Topeka Anti-abortion activists on Tuesday urged passage of a bill that would prohibit an abortion if a fetal heartbeat is detectable, saying the measure would lead to a challenge of the 1973 U.S. Supreme Court ruling in Roe v. Wade, which struck down many state laws restricting abortion.
“This is an opportunity unlike any we’ve ever had,” said Janet Porter, president of the anti-abortion group Faith2Action. “And this bill before you is the very best vehicle in the country to bring ‘Roe’ crashing to the ground."
Porter also told the House Federal and State Affairs Committee that Kansas should act quickly before the retirements of U.S. Supreme Court justices Antonin Scalia, who has built a conservative record, and Anthony Kennedy, who has been the swing vote on social issues.
“This bill must reach them before an administration hostile to life has an opportunity to replace them,” Porter said. “After 40 years and 55 million dead babies, if this is not the time, there is never a time.”
But opponents of House Bill 2324 argued that the bill was unconstitutional and would cost a lot to defend in court.

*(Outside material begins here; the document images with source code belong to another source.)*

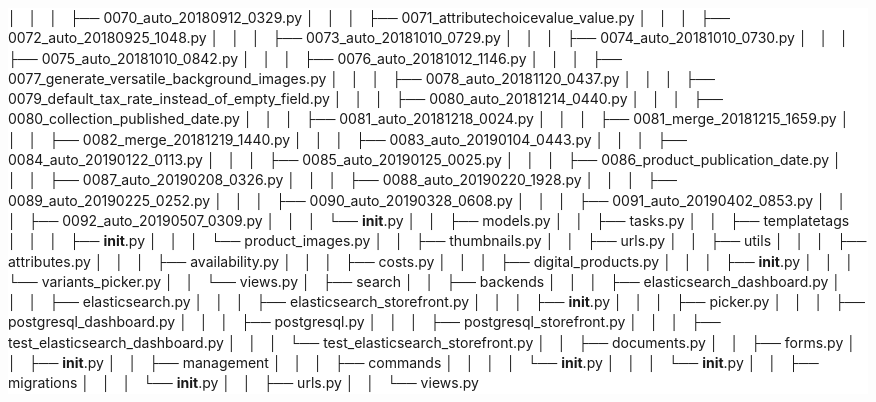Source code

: │   │   │   ├── 0070_auto_20180912_0329.py
│   │   │   ├── 0071_attributechoicevalue_value.py
│   │   │   ├── 0072_auto_20180925_1048.py
│   │   │   ├── 0073_auto_20181010_0729.py
│   │   │   ├── 0074_auto_20181010_0730.py
│   │   │   ├── 0075_auto_20181010_0842.py
│   │   │   ├── 0076_auto_20181012_1146.py
│   │   │   ├── 0077_generate_versatile_background_images.py
│   │   │   ├── 0078_auto_20181120_0437.py
│   │   │   ├── 0079_default_tax_rate_instead_of_empty_field.py
│   │   │   ├── 0080_auto_20181214_0440.py
│   │   │   ├── 0080_collection_published_date.py
│   │   │   ├── 0081_auto_20181218_0024.py
│   │   │   ├── 0081_merge_20181215_1659.py
│   │   │   ├── 0082_merge_20181219_1440.py
│   │   │   ├── 0083_auto_20190104_0443.py
│   │   │   ├── 0084_auto_20190122_0113.py
│   │   │   ├── 0085_auto_20190125_0025.py
│   │   │   ├── 0086_product_publication_date.py
│   │   │   ├── 0087_auto_20190208_0326.py
│   │   │   ├── 0088_auto_20190220_1928.py
│   │   │   ├── 0089_auto_20190225_0252.py
│   │   │   ├── 0090_auto_20190328_0608.py
│   │   │   ├── 0091_auto_20190402_0853.py
│   │   │   ├── 0092_auto_20190507_0309.py
│   │   │   └── __init__.py
│   │   ├── models.py
│   │   ├── tasks.py
│   │   ├── templatetags
│   │   │   ├── __init__.py
│   │   │   └── product_images.py
│   │   ├── thumbnails.py
│   │   ├── urls.py
│   │   ├── utils
│   │   │   ├── attributes.py
│   │   │   ├── availability.py
│   │   │   ├── costs.py
│   │   │   ├── digital_products.py
│   │   │   ├── __init__.py
│   │   │   └── variants_picker.py
│   │   └── views.py
│   ├── search
│   │   ├── backends
│   │   │   ├── elasticsearch_dashboard.py
│   │   │   ├── elasticsearch.py
│   │   │   ├── elasticsearch_storefront.py
│   │   │   ├── __init__.py
│   │   │   ├── picker.py
│   │   │   ├── postgresql_dashboard.py
│   │   │   ├── postgresql.py
│   │   │   ├── postgresql_storefront.py
│   │   │   ├── test_elasticsearch_dashboard.py
│   │   │   └── test_elasticsearch_storefront.py
│   │   ├── documents.py
│   │   ├── forms.py
│   │   ├── __init__.py
│   │   ├── management
│   │   │   ├── commands
│   │   │   │   └── __init__.py
│   │   │   └── __init__.py
│   │   ├── migrations
│   │   │   └── __init__.py
│   │   ├── urls.py
│   │   └── views.py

“The bill would multiply the over $700,000 in legal expenses Kansas taxpayers have already spent defending unconstitutional abortion restrictions over the past two years,” said Elise Higgins, lobbyist and state co-coordinator for Kansas NOW. “Using the state’s resources to pick a fight with the Supreme Court is a waste of constituents’ money."
Opponents called the bill “dangerous” and said that it could increase instances of unsafe, illegal abortions. Sometimes a fetal heartbeat is detectable by six weeks of pregnancy.
They also said the proposal does not contain exceptions for pregnancies resulting from rape or incest. “Ultimately, women are moral actors equipped to make their own decisions about pregnancy,” Higgins concluded. “The Legislature has no place in this private decision-making.”
Committee Chairman Rep. Arlen Siegfreid, R-Olathe, said that members of the committee would vote on the bill. However, because the bill has been introduced near the end of the 2013 session, he did not think there was enough time to move it through the House and Senate.
Later on Tuesday, North Dakota Gov. Jack Dalrymple signed a similar piece of legislation. The law would take effect Aug. 1, making it the state with the most restrictive abortion rights.